Introductory Classes:
(ARTS) Introduction to Sculpture
(ARTS) Observation Drawing
(ECON) Introduction to Microeconomics

Intermediate Classes:
(MATH) Probability
(CS) Data Structures
(CS) Program Design
(ENGL/HIST/ANTH) 2 200-level Humanities Courses

Methodology Class:
(ECON) Experimental Economics or Behavioral Economics

Expert Classes:

(MATH)Topics and Probability and Statistics: Stochastic Processes or Topics in Probability
(HIST) History 395
(ARTS) 1 300 Level Art Course

The two introductory art courses are meant to help students learn to sketch and thinking visually while the economics course is to increase students’ understanding of human processes as being able to be understood through data sets and logic. The mid level classes focus on incorporating further logic practices with math and computer science while the humanities courses are included to help develop the ideas that these systems are being fundamentally created for humans and to increase human agency.

The methodologies course (either behavioral or experimental economics) allows for further practice in running experiments that manipulate human behavior through rules and systems. Finally, the 300 level courses are each present as a different pillar of design: statistical, visual, and humanistic thinking.

The goal of the comps would be to integrate these three types of reasoning into a unified process. The student would focus on an area of Carleton (or a problem with American society more broadly) and “redesign it.” They would conduct research, ideate, prototype, test, and iterate within the confines of a term. The goal would be towards creating a final product, process, or even company that would be presented to an audience as a potential solution to the selected problem. The student would have to defend their solution both based on the process they used but also based on the context they were employing their solution within. The student must not only argue whether or not their solution is “better” but also look how it fits, what are the costs and what it means as a shift in society.

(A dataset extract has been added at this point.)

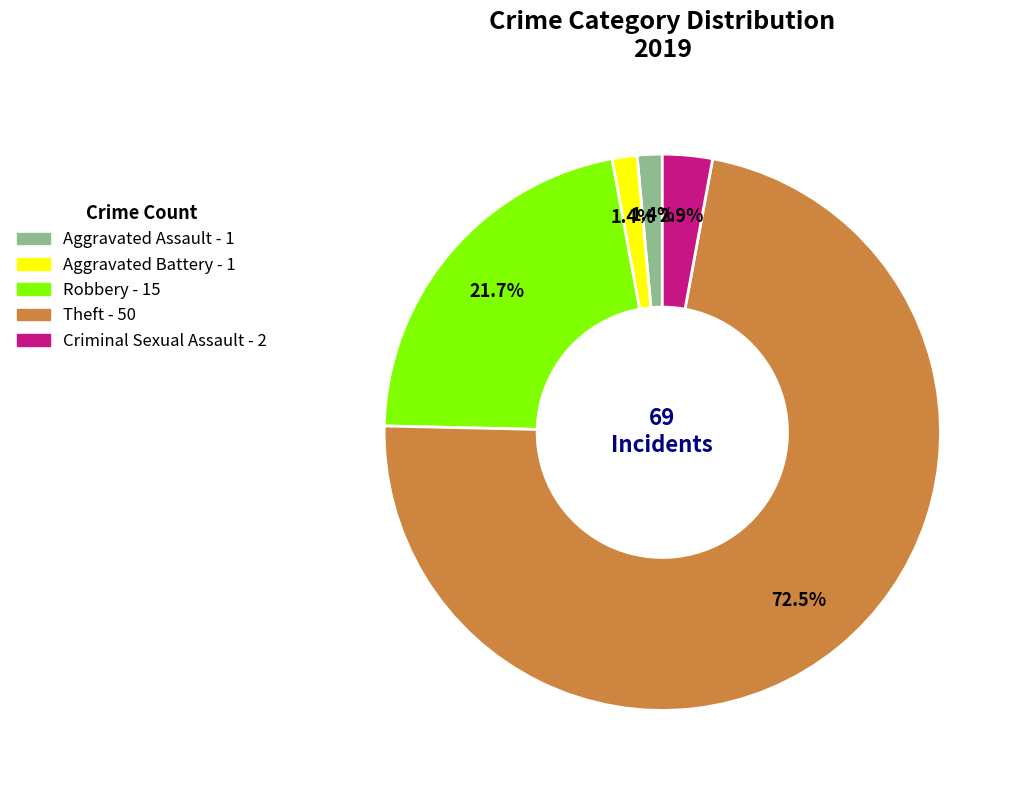

What is the majority slice?

Theft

For potential advisors, I don’t want to call out any specific professors, as that would be unfair. However, I will say that professors who are particularly interested in visualization, processes, and multidisciplinary ideas will probably be the most useful professors. This part can be the most challenging, especially since the major is so incredibly different. However, coming prepared with reasoning is important when proposing an idea to a potential advisor. Respect their time by coming prepared and being able to answer a fair number of their questions. I have made the mistake of not coming prepared before, not the most fun hour of my life.

The act of designing is not just a form of project management. It is a form of knowledge generation as well as knowledge application. By working through a design process, ways of seeing the world change, things like relationships between disciplines, ideas about theory and practice, and ways of re-imagining social contexts emerge that is not just technically deep, but also philosophically broad in the liberal arts tradition.

While most readers (if not all) readers will probably not use this article to develop their own special major, I hope I have at least shown that it is possible (though challenging) for significantly interdisciplinary majors to exist within Carleton’s current rules and regulations.